----- Data section
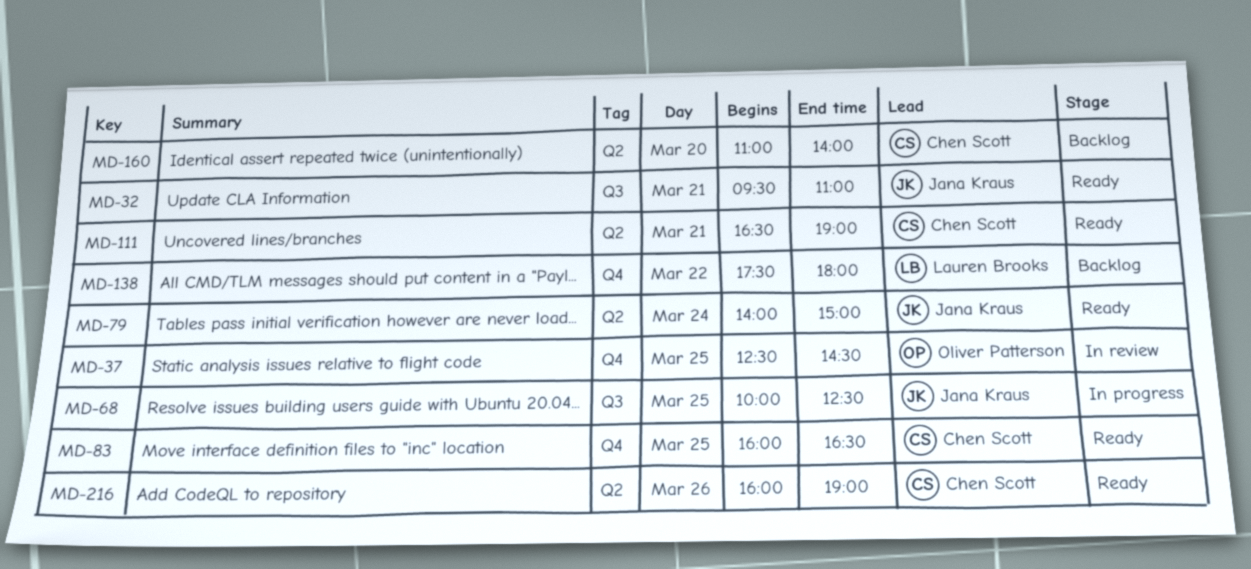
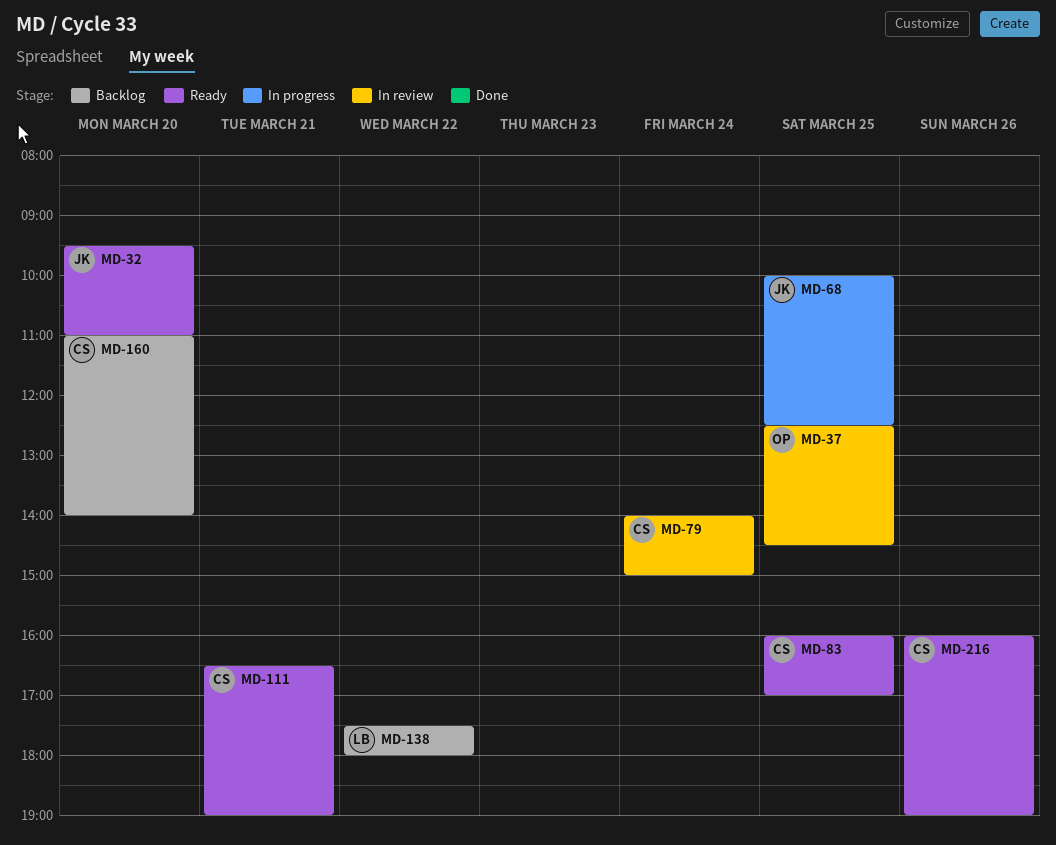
MD-32, day: Mar 21 -> Mar 20
MD-79, status: Ready -> In review
MD-79, owner: Jana Kraus -> Chen Scott
MD-83, ends: 16:30 -> 17:00

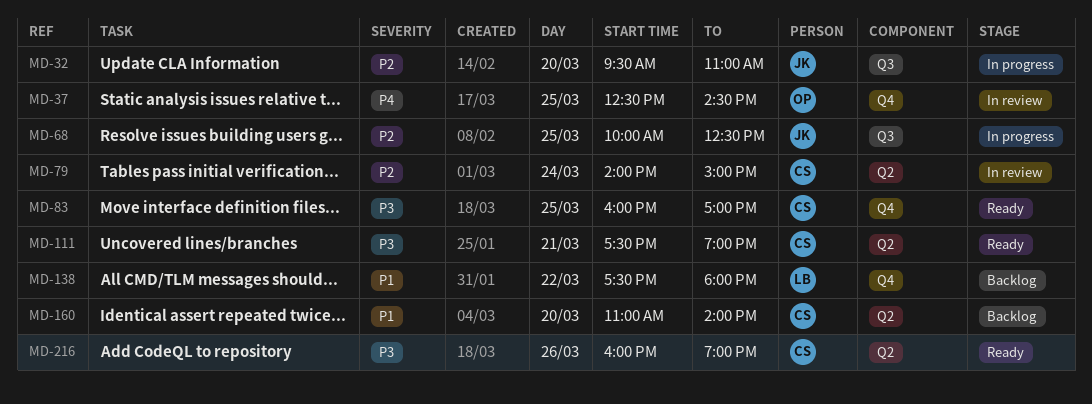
MD-32, status: Ready -> In progress
MD-111, begins: 16:30 -> 17:30

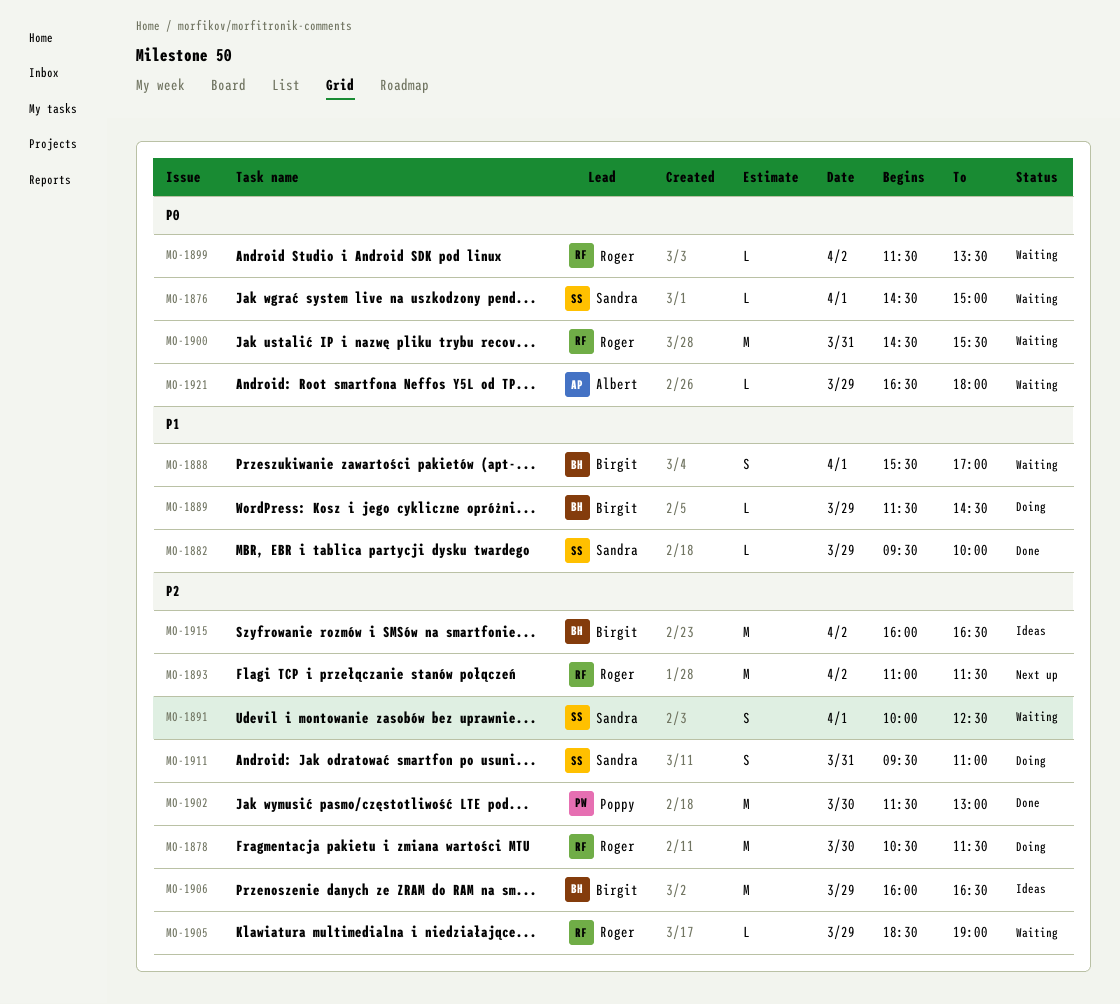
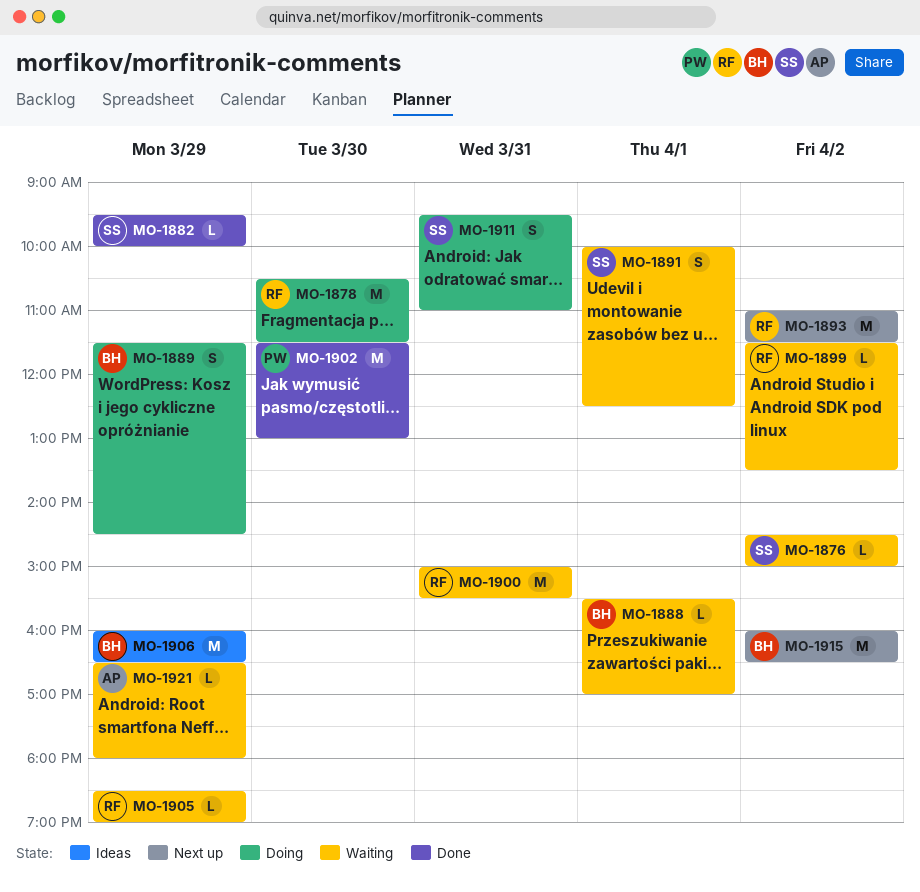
MO-1876, day: Apr 1 -> Apr 2
MO-1888, estimate: S -> L
MO-1889, estimate: L -> S
MO-1900, begins: 14:30 -> 15:00
MO-1915, status: Ideas -> Next up

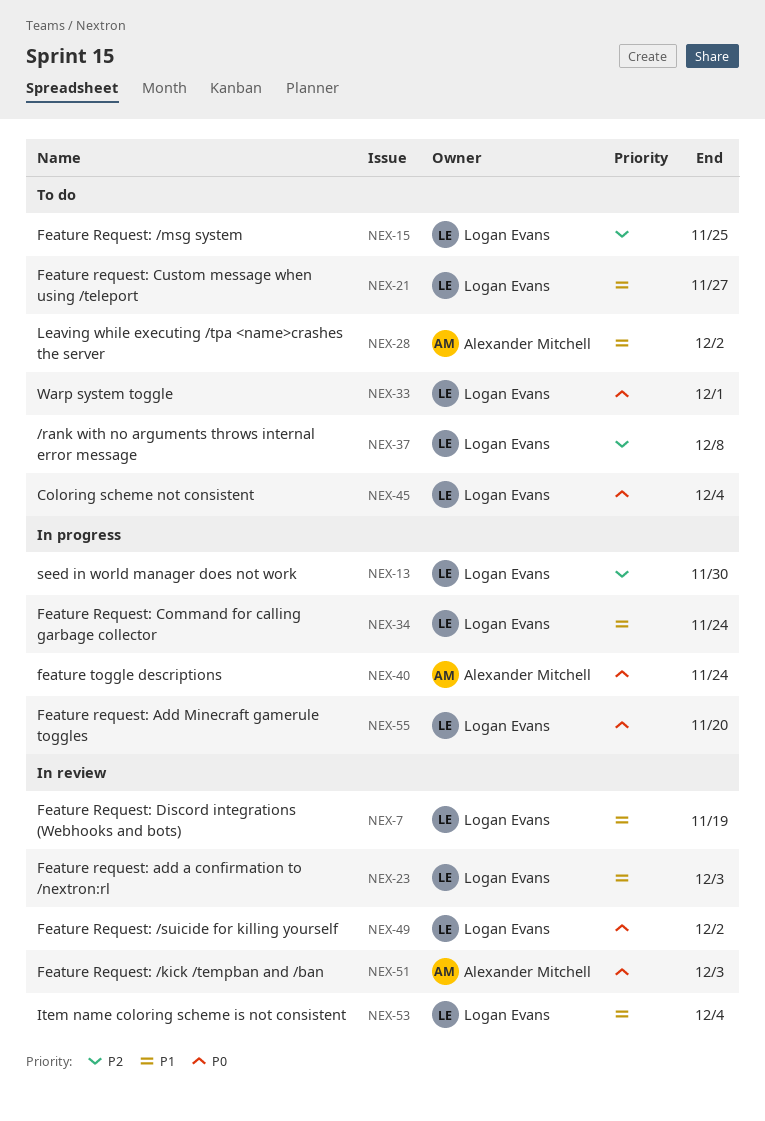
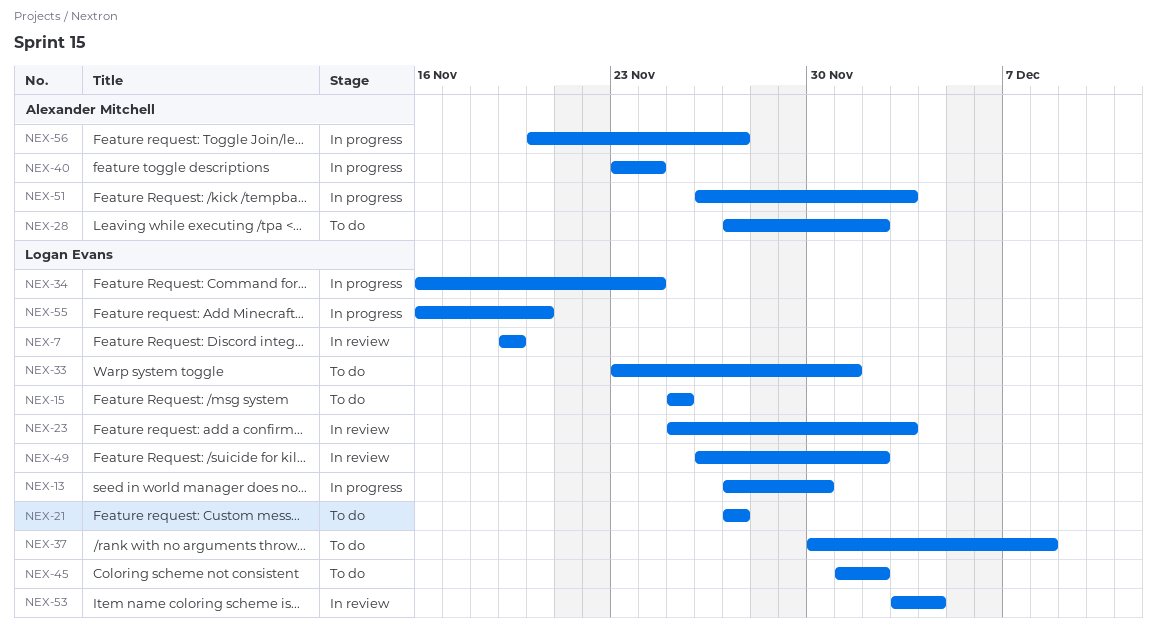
NEX-45, due: Dec 4 -> Dec 2
NEX-51, status: In review -> In progress
NEX-56: none -> present

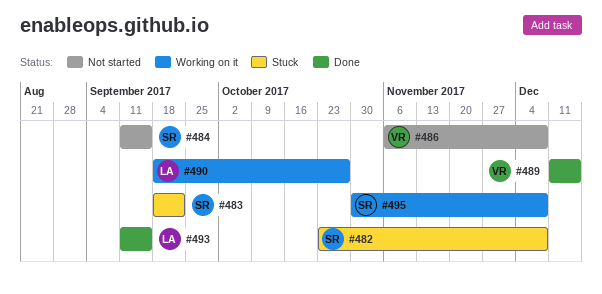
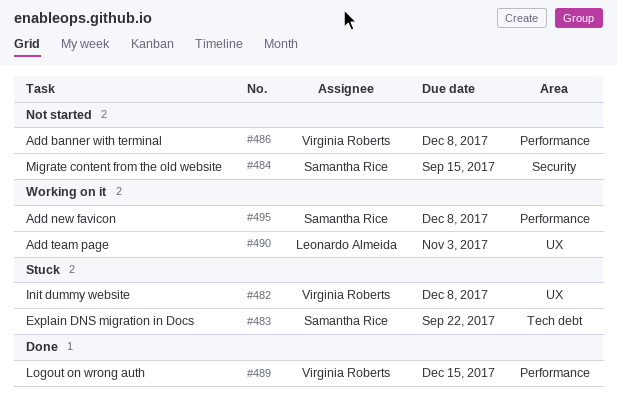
#482, owner: Samantha Rice -> Virginia Roberts
#490, due: Oct 27 -> Nov 3
#493: present -> none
----------
What you should do:
All of the data must be set down exactly, with no pictures included.

Written answer:
MD-32, day: Mar 21 -> Mar 20
MD-79, status: Ready -> In review
MD-79, owner: Jana Kraus -> Chen Scott
MD-83, ends: 16:30 -> 17:00

MD-32, status: Ready -> In progress
MD-111, begins: 16:30 -> 17:30

MO-1876, day: Apr 1 -> Apr 2
MO-1888, estimate: S -> L
MO-1889, estimate: L -> S
MO-1900, begins: 14:30 -> 15:00
MO-1915, status: Ideas -> Next up

NEX-45, due: Dec 4 -> Dec 2
NEX-51, status: In review -> In progress
NEX-56: none -> present

#482, owner: Samantha Rice -> Virginia Roberts
#490, due: Oct 27 -> Nov 3
#493: present -> none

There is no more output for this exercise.